# Westjet Delta code share flights



## james4beach (Nov 15, 2012)

Has anyone purchased one of these flights within the last year? e.g. you buy it through Westjet.com, but it's a Delta flight

I'm seeing good prices and a route I want on a Westjet-marketed Delta flight (it's over $200 cheaper than buying directly form Delta). But I'm nervous. I purchased one of these in 2014 and it was so bad that I vowed to avoid Westjet/Delta code share. The two systems were not in sync; as a result I bounced around between agents while both companies claimed that I didn't have a reservation with them. That took a lot of time. And once it was figured out, I wasn't able to select a seat on the Delta flight. Similar gripes can be found here, so I know it wasn't just me: http://www.jeffsetter.com/delta-airlines-booking-westjet/

I've had similar problems on Air Canada - United code share, but it was definitely worse at West Jet - Delta.

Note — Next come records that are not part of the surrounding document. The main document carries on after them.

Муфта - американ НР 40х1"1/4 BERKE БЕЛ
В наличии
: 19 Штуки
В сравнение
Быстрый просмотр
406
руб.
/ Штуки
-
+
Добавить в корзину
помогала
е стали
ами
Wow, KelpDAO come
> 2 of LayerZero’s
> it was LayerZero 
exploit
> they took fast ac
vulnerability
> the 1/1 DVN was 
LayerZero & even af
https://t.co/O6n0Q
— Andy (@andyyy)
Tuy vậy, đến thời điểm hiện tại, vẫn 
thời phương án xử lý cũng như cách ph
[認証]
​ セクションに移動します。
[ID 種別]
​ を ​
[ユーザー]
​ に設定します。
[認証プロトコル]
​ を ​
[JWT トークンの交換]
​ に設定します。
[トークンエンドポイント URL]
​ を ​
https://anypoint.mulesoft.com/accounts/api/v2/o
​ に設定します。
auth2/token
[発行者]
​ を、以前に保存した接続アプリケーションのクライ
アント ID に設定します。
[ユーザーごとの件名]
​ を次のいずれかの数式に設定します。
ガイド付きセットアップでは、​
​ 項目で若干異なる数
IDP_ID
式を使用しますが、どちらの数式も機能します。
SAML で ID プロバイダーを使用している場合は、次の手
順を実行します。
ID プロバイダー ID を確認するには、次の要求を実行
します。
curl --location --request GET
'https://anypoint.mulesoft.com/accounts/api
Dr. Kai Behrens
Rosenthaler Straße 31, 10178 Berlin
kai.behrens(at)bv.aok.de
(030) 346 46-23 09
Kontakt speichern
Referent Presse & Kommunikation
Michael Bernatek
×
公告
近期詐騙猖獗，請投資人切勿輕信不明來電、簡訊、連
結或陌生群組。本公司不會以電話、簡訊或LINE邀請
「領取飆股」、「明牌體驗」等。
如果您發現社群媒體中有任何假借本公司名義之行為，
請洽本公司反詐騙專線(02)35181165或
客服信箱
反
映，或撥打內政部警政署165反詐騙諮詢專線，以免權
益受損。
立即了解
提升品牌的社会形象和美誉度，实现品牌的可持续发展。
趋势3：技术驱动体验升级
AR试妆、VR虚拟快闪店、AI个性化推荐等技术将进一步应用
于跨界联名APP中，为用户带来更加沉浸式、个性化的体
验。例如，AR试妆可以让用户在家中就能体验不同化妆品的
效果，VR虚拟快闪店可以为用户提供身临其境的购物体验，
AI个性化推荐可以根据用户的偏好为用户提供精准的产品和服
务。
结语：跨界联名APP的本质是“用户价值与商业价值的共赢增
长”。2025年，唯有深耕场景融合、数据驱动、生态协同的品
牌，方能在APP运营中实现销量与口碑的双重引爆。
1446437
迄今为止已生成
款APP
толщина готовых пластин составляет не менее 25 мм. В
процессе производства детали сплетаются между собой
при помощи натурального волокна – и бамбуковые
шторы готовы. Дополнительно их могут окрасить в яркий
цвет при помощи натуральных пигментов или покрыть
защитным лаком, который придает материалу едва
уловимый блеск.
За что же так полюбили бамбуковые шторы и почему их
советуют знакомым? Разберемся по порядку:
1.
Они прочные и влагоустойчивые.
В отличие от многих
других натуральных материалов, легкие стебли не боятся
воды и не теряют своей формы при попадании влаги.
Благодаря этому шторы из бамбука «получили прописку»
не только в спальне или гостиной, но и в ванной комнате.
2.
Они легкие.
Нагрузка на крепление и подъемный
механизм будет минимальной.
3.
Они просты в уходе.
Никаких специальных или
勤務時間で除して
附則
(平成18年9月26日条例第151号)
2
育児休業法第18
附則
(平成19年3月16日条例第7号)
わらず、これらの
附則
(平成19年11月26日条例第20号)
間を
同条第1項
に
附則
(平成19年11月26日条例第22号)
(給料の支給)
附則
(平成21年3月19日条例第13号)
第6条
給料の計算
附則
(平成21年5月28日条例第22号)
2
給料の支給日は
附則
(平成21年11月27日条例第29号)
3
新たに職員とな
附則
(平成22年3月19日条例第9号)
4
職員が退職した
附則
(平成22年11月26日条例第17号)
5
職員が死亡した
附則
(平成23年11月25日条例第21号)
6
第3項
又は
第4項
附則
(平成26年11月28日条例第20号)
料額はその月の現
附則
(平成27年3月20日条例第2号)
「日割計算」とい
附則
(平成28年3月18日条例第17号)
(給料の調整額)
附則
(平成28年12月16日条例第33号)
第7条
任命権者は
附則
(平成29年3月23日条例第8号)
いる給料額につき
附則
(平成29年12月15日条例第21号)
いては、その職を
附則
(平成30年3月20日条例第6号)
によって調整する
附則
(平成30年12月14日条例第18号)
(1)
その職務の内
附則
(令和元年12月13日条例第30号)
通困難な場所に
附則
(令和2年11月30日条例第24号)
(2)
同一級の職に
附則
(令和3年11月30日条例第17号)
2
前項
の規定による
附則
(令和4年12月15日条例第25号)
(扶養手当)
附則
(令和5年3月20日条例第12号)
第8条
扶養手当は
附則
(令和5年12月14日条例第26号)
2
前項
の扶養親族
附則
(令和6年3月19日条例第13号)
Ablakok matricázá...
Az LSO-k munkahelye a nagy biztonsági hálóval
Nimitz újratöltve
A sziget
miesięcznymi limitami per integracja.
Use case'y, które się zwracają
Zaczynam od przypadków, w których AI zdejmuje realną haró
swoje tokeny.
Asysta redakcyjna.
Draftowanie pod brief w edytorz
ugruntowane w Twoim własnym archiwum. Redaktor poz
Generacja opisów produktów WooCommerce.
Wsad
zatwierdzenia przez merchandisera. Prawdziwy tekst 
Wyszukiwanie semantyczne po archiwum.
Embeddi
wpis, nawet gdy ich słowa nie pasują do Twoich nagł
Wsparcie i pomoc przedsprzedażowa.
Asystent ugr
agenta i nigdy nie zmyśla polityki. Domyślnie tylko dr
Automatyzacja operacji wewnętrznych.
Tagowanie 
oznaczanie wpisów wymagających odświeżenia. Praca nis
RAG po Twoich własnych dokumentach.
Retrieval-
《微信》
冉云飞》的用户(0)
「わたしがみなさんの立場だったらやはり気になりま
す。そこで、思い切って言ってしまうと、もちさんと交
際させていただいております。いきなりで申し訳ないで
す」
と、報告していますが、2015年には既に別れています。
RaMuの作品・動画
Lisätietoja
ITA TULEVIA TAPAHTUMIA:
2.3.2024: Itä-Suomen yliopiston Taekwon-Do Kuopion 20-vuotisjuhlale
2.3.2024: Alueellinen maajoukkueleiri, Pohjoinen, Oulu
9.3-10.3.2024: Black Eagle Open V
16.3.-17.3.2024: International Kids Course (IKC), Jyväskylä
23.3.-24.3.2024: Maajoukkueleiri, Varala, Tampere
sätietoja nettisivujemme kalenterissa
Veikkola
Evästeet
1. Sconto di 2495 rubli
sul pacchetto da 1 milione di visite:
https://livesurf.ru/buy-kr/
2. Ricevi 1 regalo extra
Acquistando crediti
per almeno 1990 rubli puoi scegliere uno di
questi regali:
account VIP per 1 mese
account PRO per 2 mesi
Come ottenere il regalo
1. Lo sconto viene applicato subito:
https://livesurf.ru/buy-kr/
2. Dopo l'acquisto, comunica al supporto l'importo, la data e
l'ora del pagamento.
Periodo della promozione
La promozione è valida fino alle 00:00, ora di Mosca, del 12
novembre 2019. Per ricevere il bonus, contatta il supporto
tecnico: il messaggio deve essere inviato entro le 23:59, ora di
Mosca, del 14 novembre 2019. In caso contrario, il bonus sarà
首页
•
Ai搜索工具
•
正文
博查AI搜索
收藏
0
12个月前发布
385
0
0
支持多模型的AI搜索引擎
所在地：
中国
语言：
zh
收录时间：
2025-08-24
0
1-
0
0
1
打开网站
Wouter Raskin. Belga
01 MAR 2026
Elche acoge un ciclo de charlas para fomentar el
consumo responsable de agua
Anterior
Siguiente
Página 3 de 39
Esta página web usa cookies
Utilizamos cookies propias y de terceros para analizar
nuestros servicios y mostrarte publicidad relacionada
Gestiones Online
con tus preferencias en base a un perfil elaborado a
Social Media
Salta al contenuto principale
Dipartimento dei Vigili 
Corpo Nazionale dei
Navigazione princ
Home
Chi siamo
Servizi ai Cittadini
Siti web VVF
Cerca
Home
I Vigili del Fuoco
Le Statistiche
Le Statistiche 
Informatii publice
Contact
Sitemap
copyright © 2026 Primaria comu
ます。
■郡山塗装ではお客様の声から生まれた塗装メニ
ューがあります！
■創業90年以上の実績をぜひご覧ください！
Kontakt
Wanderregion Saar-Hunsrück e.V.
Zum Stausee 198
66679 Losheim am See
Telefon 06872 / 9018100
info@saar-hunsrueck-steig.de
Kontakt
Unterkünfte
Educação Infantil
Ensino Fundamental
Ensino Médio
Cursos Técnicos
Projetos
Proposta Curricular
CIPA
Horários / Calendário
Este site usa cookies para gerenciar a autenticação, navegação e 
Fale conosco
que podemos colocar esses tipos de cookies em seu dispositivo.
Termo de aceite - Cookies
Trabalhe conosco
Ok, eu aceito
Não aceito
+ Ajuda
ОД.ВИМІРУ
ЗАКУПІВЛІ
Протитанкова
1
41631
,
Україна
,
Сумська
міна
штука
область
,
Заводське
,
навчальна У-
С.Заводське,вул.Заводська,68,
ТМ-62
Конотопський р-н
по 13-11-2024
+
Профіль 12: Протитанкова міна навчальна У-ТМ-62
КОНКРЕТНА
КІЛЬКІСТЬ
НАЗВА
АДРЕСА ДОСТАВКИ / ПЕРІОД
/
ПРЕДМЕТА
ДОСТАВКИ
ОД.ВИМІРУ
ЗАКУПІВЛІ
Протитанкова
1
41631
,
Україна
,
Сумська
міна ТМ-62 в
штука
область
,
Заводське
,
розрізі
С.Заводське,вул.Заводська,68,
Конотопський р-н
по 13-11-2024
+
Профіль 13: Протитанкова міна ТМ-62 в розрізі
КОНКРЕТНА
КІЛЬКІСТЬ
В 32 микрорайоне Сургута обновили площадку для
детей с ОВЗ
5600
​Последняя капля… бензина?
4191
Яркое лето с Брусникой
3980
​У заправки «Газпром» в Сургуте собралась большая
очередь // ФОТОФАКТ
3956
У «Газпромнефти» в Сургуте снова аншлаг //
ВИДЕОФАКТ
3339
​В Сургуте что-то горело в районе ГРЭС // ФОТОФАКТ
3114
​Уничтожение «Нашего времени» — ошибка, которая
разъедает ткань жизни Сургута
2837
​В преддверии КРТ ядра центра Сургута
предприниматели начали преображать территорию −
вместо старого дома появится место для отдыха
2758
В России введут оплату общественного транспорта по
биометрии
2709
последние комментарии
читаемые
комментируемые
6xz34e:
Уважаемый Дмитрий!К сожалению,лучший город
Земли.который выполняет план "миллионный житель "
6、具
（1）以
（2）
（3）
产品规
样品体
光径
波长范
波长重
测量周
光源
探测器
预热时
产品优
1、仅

Does anyone know if this is better now?


----------



## james4beach (Nov 15, 2012)

This was interesting. I phoned Delta and asked them about the flight I found, and I pointed out that it was $200 cheaper if I buy through Westjet.

At first the Delta rep said, buy it through WJ, that's way cheaper. And then she did some more digging and was able to pull up the same pricing Westjet quoted me and offered to sell it to me.

In the end, I purchased it from Delta directly at the same price. This seems nice because now it's sold by Delta and I can contact them in case of problems.


----------



## Eclectic12 (Oct 20, 2010)

james4beach said:


> Has anyone purchased one of these flights within the last year? e.g. you buy it through Westjet.com, but it's a Delta flight ...
> I've had similar problems on Air Canada - United code share, but it was definitely worse at West Jet - Delta ...


Weird ... the cheaper flight I've bought on AirCanada's web site that, on inspecting the itinerary - turned out to be a United flight.

The problems I can recall were that:

a) I didn't notice in the fine print it was a United flight from LAX and showed up at the Air Canada counter. After finding it weird the check in wasn't opening when it should, it was a scramble to get onto the shuttle to get several terminals over to the United terminal. Once there, the United kiosk checked me in without a hiccup.

b) Freezing rain delayed the AC flight out of Canada so that we landed in Chicago after the last connecting United flight had left. It was painful to get to a United rep to rebook the flight but once I was at the desk, it was taken care of.


Cheers


----------